CAIMAN-ASR enables at-scale automatic speech recognition (ASR), supporting up to 2000 real-time streams per accelerator card.

CAIMAN-ASR flow

Lowest end-to-end latency

CAIMAN-ASR leverages the parallel processing advantages of Achronix’s Speedster7t® FPGA, the power behind the accelerator cards, to achieve extremely low latency inference. This enables NLP workloads to be performed in a human-like response time for end-to-end conversational AI.

Simple to integrate into existing systems

CAIMAN-ASR's Websocket API can be easily connected to your service.

Scale up rapidly & easily

CAIMAN-ASR runs on industry-standard PCIe accelerator cards, enabling existing racks to be upgraded quickly for up to 20x greater call capacity. The VectorPath® S7t-VG6 accelerator card from BittWare is available off-the-shelf today.

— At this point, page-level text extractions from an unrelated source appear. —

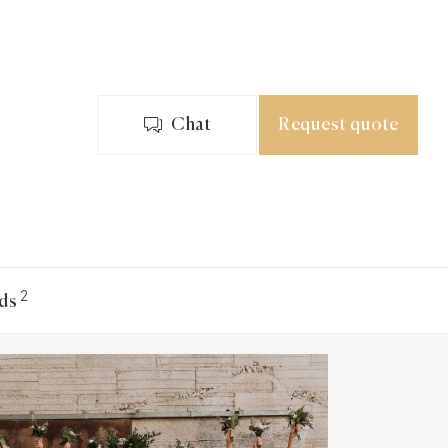
Chat
Request quote
2
ds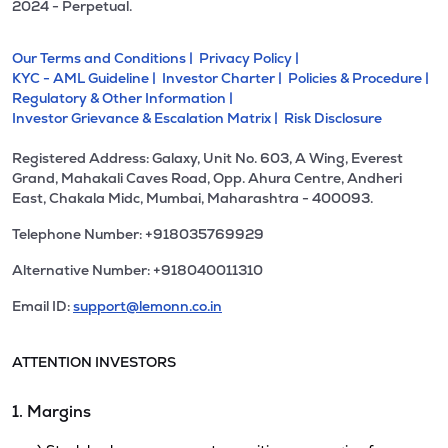
2024 - Perpetual.
Our Terms and Conditions |
Privacy Policy |
KYC - AML Guideline |
Investor Charter |
Policies & Procedure |
Regulatory & Other Information |
Investor Grievance & Escalation Matrix |
Risk Disclosure
Registered Address: Galaxy, Unit No. 603, A Wing, Everest
Grand, Mahakali Caves Road, Opp. Ahura Centre, Andheri
East, Chakala Midc, Mumbai, Maharashtra - 400093.
Telephone Number: +918035769929
Alternative Number: +918040011310
Email ID:
support@lemonn.co.in
ATTENTION INVESTORS
1. Margins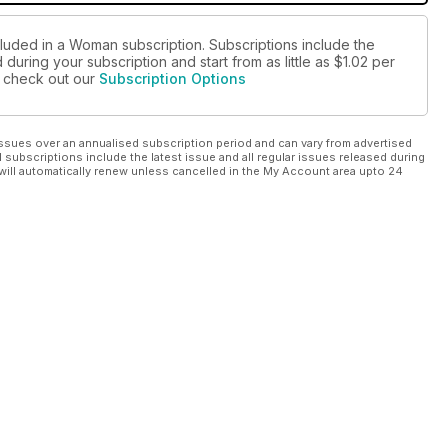
cluded in a Woman subscription. Subscriptions include the
during your subscription and start from as little as
$1.02
per
se check out our
Subscription Options
ssues over an annualised subscription period and can vary from advertised
l subscriptions include the latest issue and all regular issues released during
will automatically renew unless cancelled in the My Account area upto 24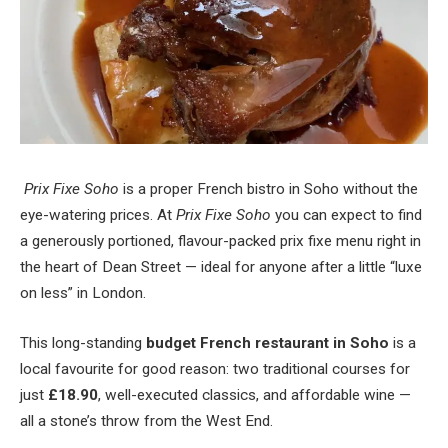
Prix Fixe Soho
is a proper French bistro in Soho without the
eye-watering prices. At
Prix Fixe Soho
you can expect to find
a generously portioned, flavour-packed prix fixe menu right in
the heart of Dean Street — ideal for anyone after a little “luxe
on less” in London.
This long-standing
budget French restaurant in Soho
is a
local favourite for good reason: two traditional courses for
just
£18.90
, well-executed classics, and affordable wine —
all a stone’s throw from the West End.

Efficient inference, at scale

CAIMAN-ASR uses as much as 90% less energy to process the same number of real-time streams as an unaccelerated solution, significantly reducing energy costs and enhancing ESG (environmental, social, and governance) credentials.

Streaming transcription

CAIMAN-ASR is provided pre-trained for English language transcription. For applications requiring specialist vocabularies or alternative languages, the neural model can easily be retrained with customers’ own bespoke datasets using the ML framework PyTorch.

Model Configurations

The solution supports two models: base and large of sizes 85M and 196M parameters respectively. These can be decoded with various configurations that trade off accuracy with latency and throughput. These trade-offs are described in more detail in the performance page but the 'fastest' and 'most accurate' configurations are summarized below:

Description	Model	Parameters	Decoding	Realtime streams (RTS)	p99 latency at max RTS	p99 latency at RTS=32	Huggingface Leaderboard WER
fastest	`base`	85M	greedy	2000	25 ms	15 ms	13.50%
most-accurate	`large`	196M	beam, width=4	500	40 ms	20 ms	11.59%

where:

Realtime streams (RTS) is the number of concurrent streams that can be serviced by a single accelerator using default settings
p99 latency is the 99th-percentile latency to process a single 60 ms audio frame and return any predictions. Note that latency increases with the number of concurrent streams.
WER is the Word Error Rate, a measure of the accuracy of the model. Lower is better.
Huggingface Leaderboard WER is the WER of the model on the Huggingface Open ASR Leaderboard. WER is averaged across 8 test datasets.

The solution scales linearly up to 8 accelerators, and a single server has been measured to support 16000 RTS with the base model.